Integrate Using u-Substitution integral of sin(x)^2 with respect to x
The problem asks to perform an integration using the u-substitution method on the function sin(x)^2 with respect to x. U-substitution is a technique often employed in calculus to simplify an integral by substituting a part of the integrand with a single variable (u), which hopefully makes the integral easier to solve. The question is essentially about finding the antiderivative of the square of the sine function using this method.
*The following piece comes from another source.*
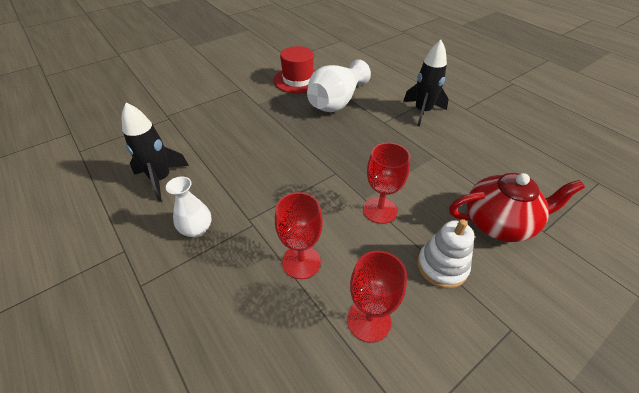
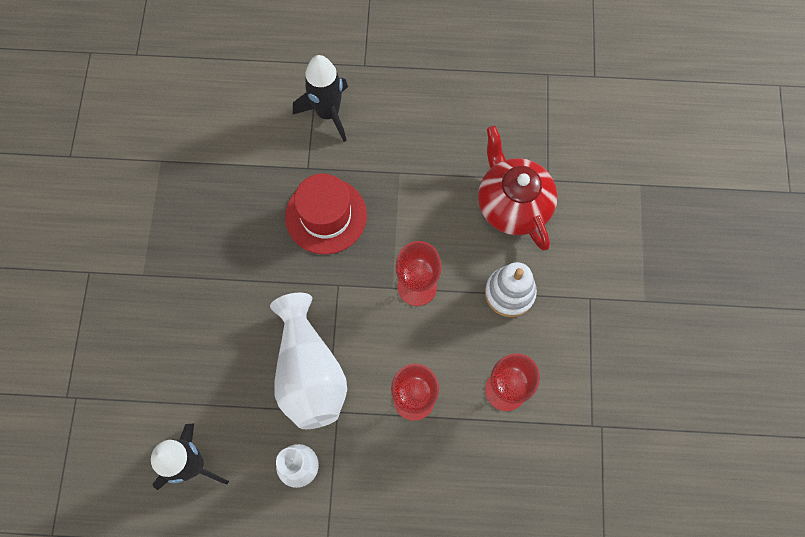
camera: 50 degrees left, 25 degrees up
(298, 80) = (136, 189): red hat -> red hat (326, 216)
(336, 102) = (225, 184): white vase -> white vase (309, 373)
(499, 223) = (512, 204): red teapot -> red teapot turned 60 degrees counterclockwise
$\int \left(sin\right)^{2} \left(\right. x \left.\right) d x$
Answer
Solution:
Step 1:
Transform $\sin^2(x)$ using the half-angle identity to $\frac{1 - \cos(2x)}{2}$. Integrate $\int \frac{1 - \cos(2x)}{2} dx$.
Step 2:
Extract the constant $\frac{1}{2}$ from the integral to simplify. $\frac{1}{2} \int (1 - \cos(2x)) dx$.
Step 3:
Decompose the integral into two separate integrals. $\frac{1}{2} (\int dx - \int \cos(2x) dx)$.
Step 4:
Integrate the constant function. $\frac{1}{2} (x + C - \int \cos(2x) dx)$.
Step 5:
Factor out the negative sign in front of the cosine integral. $\frac{1}{2} (x + C - \int \cos(2x) dx)$.
Step 6:
Perform a u-substitution where $u = 2x$, thus $du = 2dx$ and $dx = \frac{1}{2}du$.
Step 6.1:
Define the substitution $u = 2x$ and calculate $\frac{du}{dx}$.
Step 6.1.1:
Differentiate $2x$ to find $du$. $\frac{d}{dx}(2x)$.
Step 6.1.2:
Apply the constant multiple rule in differentiation. $2\frac{d}{dx}(x)$.
Step 6.1.3:
Use the Power Rule, where the derivative of $x^n$ is $nx^{n-1}$ with $n=1$. $2 \cdot 1$.
Step 6.1.4:
Simplify the derivative. $2$.
Step 6.2:
Rewrite the integral in terms of $u$ and $du$. $\frac{1}{2} (x + C - \int \cos(u) \frac{1}{2} du)$.
Step 7:
Combine the cosine function with the constant $\frac{1}{2}$. $\frac{1}{2} (x + C - \int \frac{\cos(u)}{2} du)$.
Step 8:
Extract the constant $\frac{1}{2}$ from the integral. $\frac{1}{2} (x + C - \frac{1}{2} \int \cos(u) du)$.
Step 9:
Integrate $\cos(u)$ with respect to $u$. $\frac{1}{2} (x + C - \frac{1}{2} (\sin(u) + C))$.
Step 10:
Simplify the expression. $\frac{1}{2} (x - \frac{1}{2} \sin(u)) + C$.
Step 11:
Substitute back $u = 2x$. $\frac{1}{2} (x - \frac{1}{2} \sin(2x)) + C$.
Step 12:
Final simplification.
Step 12.1:
Combine the sine function with $\frac{1}{2}$. $\frac{1}{2} (x - \frac{\sin(2x)}{2}) + C$.
Step 12.2:
Distribute the $\frac{1}{2}$. $\frac{x}{2} - \frac{1}{2} (\frac{\sin(2x)}{2}) + C$.
Step 12.3:
Simplify the multiplication. $\frac{x}{2} - \frac{\sin(2x)}{4} + C$.
Step 12.4:
Final expression. $\frac{x}{2} - \frac{\sin(2x)}{4} + C$.
Step 13:
Write the result in a standard form. $\frac{1}{2} x - \frac{1}{4} \sin(2x) + C$.
Knowledge Notes:
Half-Angle Formula: The half-angle formulas are trigonometric identities that express trigonometric functions of half angles in terms of the full angle. For sine, the formula is $\sin^2(x) = \frac{1 - \cos(2x)}{2}$.
Integration by Substitution (u-Substitution): This technique involves changing the variable of integration to simplify the integral. It is the reverse process of the chain rule in differentiation.
Power Rule for Integration: The power rule states that $\int x^n dx = \frac{x^{n+1}}{n+1} + C$ for any real number $n \neq -1$.
Constant Multiple Rule in Integration: If $k$ is a constant and $f(x)$ is a function, then $\int k f(x) dx = k \int f(x) dx$.
Integration of Trigonometric Functions: The integral of $\cos(x)$ with respect to $x$ is $\sin(x) + C$, and the integral of $\sin(x)$ with respect to $x$ is $-\cos(x) + C$.
Simplification: The process of combining like terms and applying arithmetic operations to make an expression easier to understand or work with.
Substitution Back: After integrating with a substitution, it is necessary to substitute back the original variable to express the antiderivative in terms of the original variable.